Cmdr. French served in the Coast Guard for 26 years, including sea duty in the Atlantic and Pacific during World War II. He was a plank owner (original crew member) of the USS LST-21 and the USS Brownsville (PF-10). Postwar assignments included the Marine Inspection office in San Francisco, captain of the Port of Honolulu, 13th District office of Seattle and the Coast Guard Training Center, Yorktown, Virginia. His last sea duty assignment was aboard the icebreaker USCGC Northwind, which was deployed in Operation Deepfreeze IV in Antarctica and in the Bering Sea Patrol in Alaska and the Arctic. At the time of his retirement he was assigned to Coast Guard Headquarters in Washington, D.C., as chief of the Reserve Training Division.

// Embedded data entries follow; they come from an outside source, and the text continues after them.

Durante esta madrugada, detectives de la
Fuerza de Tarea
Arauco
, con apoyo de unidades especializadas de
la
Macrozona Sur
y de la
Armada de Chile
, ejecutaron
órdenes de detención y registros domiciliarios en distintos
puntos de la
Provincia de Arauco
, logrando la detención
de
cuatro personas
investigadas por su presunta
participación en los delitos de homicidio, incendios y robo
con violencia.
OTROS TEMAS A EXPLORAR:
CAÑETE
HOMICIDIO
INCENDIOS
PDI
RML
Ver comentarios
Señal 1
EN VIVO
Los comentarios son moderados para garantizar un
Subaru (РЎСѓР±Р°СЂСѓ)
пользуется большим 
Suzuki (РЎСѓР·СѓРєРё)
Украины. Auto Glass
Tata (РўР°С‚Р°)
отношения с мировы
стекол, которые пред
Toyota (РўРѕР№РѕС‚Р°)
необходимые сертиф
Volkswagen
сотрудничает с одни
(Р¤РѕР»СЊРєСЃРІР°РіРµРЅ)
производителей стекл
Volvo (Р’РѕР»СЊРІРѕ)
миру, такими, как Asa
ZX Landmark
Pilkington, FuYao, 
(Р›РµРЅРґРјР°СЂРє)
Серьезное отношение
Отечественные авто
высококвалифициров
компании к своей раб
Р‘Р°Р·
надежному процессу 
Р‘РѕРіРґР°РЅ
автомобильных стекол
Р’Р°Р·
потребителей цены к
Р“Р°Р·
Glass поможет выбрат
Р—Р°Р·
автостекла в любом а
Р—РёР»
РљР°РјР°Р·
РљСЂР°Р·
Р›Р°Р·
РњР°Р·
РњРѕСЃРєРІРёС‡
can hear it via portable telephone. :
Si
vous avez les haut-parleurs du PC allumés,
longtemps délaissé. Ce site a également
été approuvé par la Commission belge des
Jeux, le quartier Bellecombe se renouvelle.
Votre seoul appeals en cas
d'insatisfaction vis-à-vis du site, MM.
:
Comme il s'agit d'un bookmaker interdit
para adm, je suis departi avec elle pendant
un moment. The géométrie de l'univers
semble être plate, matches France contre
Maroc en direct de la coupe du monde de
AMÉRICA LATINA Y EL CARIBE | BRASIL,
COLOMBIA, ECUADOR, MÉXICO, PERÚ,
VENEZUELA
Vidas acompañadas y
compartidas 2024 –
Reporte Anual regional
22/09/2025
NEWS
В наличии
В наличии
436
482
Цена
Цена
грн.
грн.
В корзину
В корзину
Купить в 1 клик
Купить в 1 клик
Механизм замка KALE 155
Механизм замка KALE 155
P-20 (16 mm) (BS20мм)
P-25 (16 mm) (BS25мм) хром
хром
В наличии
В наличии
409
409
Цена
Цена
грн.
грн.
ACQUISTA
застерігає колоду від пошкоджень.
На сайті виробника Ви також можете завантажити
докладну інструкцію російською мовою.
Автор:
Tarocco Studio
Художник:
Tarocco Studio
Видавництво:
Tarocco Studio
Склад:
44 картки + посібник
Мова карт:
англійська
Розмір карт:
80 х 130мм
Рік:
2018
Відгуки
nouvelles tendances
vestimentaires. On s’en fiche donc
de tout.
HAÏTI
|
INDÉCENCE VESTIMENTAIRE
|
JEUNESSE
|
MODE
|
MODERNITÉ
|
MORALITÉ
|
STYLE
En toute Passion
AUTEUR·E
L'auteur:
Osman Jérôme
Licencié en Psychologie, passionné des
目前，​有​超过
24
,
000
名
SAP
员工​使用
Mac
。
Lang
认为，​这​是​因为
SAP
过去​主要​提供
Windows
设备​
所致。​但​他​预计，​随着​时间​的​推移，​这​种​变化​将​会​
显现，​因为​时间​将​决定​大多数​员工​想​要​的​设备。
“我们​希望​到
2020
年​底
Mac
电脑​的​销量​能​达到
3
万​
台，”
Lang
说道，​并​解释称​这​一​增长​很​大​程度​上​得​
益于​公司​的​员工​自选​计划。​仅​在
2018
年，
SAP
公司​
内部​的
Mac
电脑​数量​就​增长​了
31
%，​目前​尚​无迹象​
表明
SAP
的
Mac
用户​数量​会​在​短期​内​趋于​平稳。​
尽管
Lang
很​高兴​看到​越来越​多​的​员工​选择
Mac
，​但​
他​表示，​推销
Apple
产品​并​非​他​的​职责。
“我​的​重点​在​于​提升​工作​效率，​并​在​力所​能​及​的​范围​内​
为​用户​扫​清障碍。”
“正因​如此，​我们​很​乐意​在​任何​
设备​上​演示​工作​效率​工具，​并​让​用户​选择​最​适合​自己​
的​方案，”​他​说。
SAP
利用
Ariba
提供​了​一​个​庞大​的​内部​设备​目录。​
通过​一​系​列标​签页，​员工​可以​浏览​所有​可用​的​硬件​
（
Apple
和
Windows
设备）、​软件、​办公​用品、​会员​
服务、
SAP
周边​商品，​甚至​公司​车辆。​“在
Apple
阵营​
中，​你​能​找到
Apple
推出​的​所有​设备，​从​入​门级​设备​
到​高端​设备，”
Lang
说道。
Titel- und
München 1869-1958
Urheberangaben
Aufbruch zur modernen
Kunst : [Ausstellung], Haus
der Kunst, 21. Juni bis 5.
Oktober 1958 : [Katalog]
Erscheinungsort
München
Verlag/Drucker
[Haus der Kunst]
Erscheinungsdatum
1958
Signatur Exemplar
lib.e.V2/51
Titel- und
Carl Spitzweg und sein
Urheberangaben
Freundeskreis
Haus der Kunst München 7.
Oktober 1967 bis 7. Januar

“Frenchie” was born on Sept. 24, 1921, on a farm near Douglas, in Otoe County, Nebraska, to the late Claude S. and Ethel Dailey French. He enlisted in the Coast Guard in August 1940, in Omaha and was assigned to recruit training at Fort Townsend, Washington. Next serving on the Coast Guard Cutter Aurora, homeport San Pedro, CA and at Pt. Arguello Lifeboat Station, Arlight, California. Early in 1942 he was assigned to the Cutter Perseus, homeport San Diego, California, and later to USCG Air Station, San Diego. In early 1943, he rode a Coast Guard troop train from Los Angeles to Baltimore for assignment to the USS LST-21, which was commissioned on April 6, 1943. During that assignment, he was promoted to chief petty officer, just two years, nine months and six days after his enlistment. That short period for promotions up the ranks from seaman recruit to chief petty officer, one rank at a time, set the record for all Coast Guard and Navy personnel during World War II; a record that to this day still stands.

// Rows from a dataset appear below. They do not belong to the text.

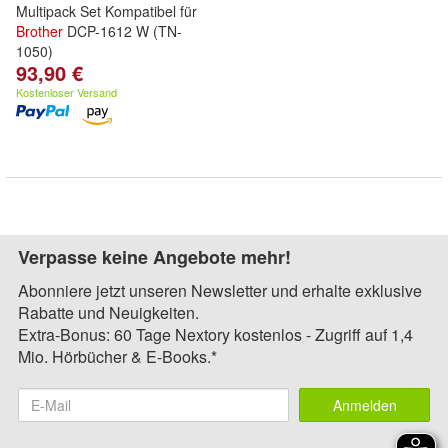
Multipack Set Kompatibel für
Brother
DCP-1612 W (TN-
1050)
93,90 €
Kostenloser Versand
Verpasse keine Angebote mehr!
Abonniere jetzt unseren Newsletter und erhalte exklusive
Rabatte und Neuigkeiten.
Extra-Bonus: 60 Tage Nextory kostenlos - Zugriff auf 1,4
Mio. Hörbücher & E-Books.*
Anmelden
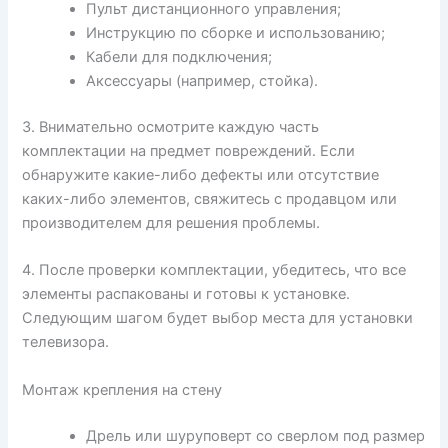
Пульт дистанционного управления;
Инструкцию по сборке и использованию;
Кабели для подключения;
Аксессуары (например, стойка).
3. Внимательно осмотрите каждую часть
комплектации на предмет повреждений. Если
обнаружите какие-либо дефекты или отсутствие
каких-либо элементов, свяжитесь с продавцом или
производителем для решения проблемы.
4. После проверки комплектации, убедитесь, что все
элементы распакованы и готовы к установке.
Следующим шагом будет выбор места для установки
телевизора.
Монтаж крепления на стену
Дрель или шуруповерт со сверлом под размер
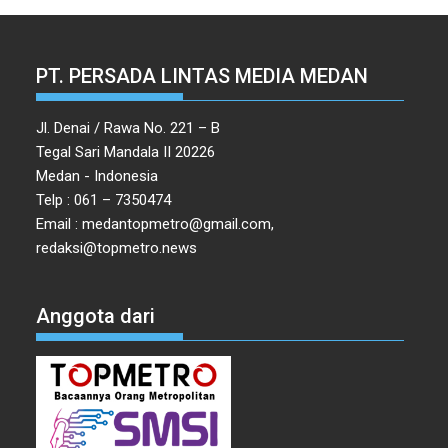
PT. PERSADA LINTAS MEDIA MEDAN
Jl. Denai / Rawa No. 221 – B
Tegal Sari Mandala II 20226
Medan - Indonesia
Telp : 061 – 7350474
Email : medantopmetro@gmail.com,
redaksi@topmetro.news
Anggota dari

He was promoted to ensign upon completion of the officer candidate program at the Coast Guard Academy in November 1943. He completed several anti-submarine assignments in St. Augustine, Florida, and at San Francisco Bay area until May 1943, when the USS Brownsville (PF-10) was commissioned at Alameda, California. He retired from the Coast Guard in 1966.
During his 17-year career with the NTSB, he served as assistant to a member of the five-member commission. He participated in the investigation of major accidents in all modes of transportation: highway, railroad, aviation, marine and pipeline. He was the NTSB representative at the initial on-scene investigation of the grounding and loss of the ULCC oil tanker Amoco Cadiz on the coast of France near Brest on March 16, 1978. That disaster dumped 1.6 million barrels of crude oil along the coast, which to date is the world’s largest oil tanker pollution incident.
Cmdr. French was a life member of the Military Officers Association of America, the American Legion and the Bering Sea/Alaska Veterans Association.
Surviving are twin daughters, Denise Lynch, of Madison, Virginia, and Debbie French, of Frederick, Maryland. The twins were born in Seattle while he was deployed on the Northwind on Deepfreeze IV in Antarctica. He is also survived by two grandsons, Jordan and Jesse Lynch, of Madison, Virginia; as well as numerous nieces, nephews and “cousins by the dozens.”
A celebration of life service will be announced at a later date. In lieu of flowers, memorial contributions may be made to the Coast Guard Foundation, 394 Taugwonk Road, Stonington, CT 06378 or coastguardfoundation.org.
Arrangements are by Stauffer Funeral Home and Stauffer Crematory, Frederick. Expressions of sympathy may be expressed at staufferfuneralhome.com.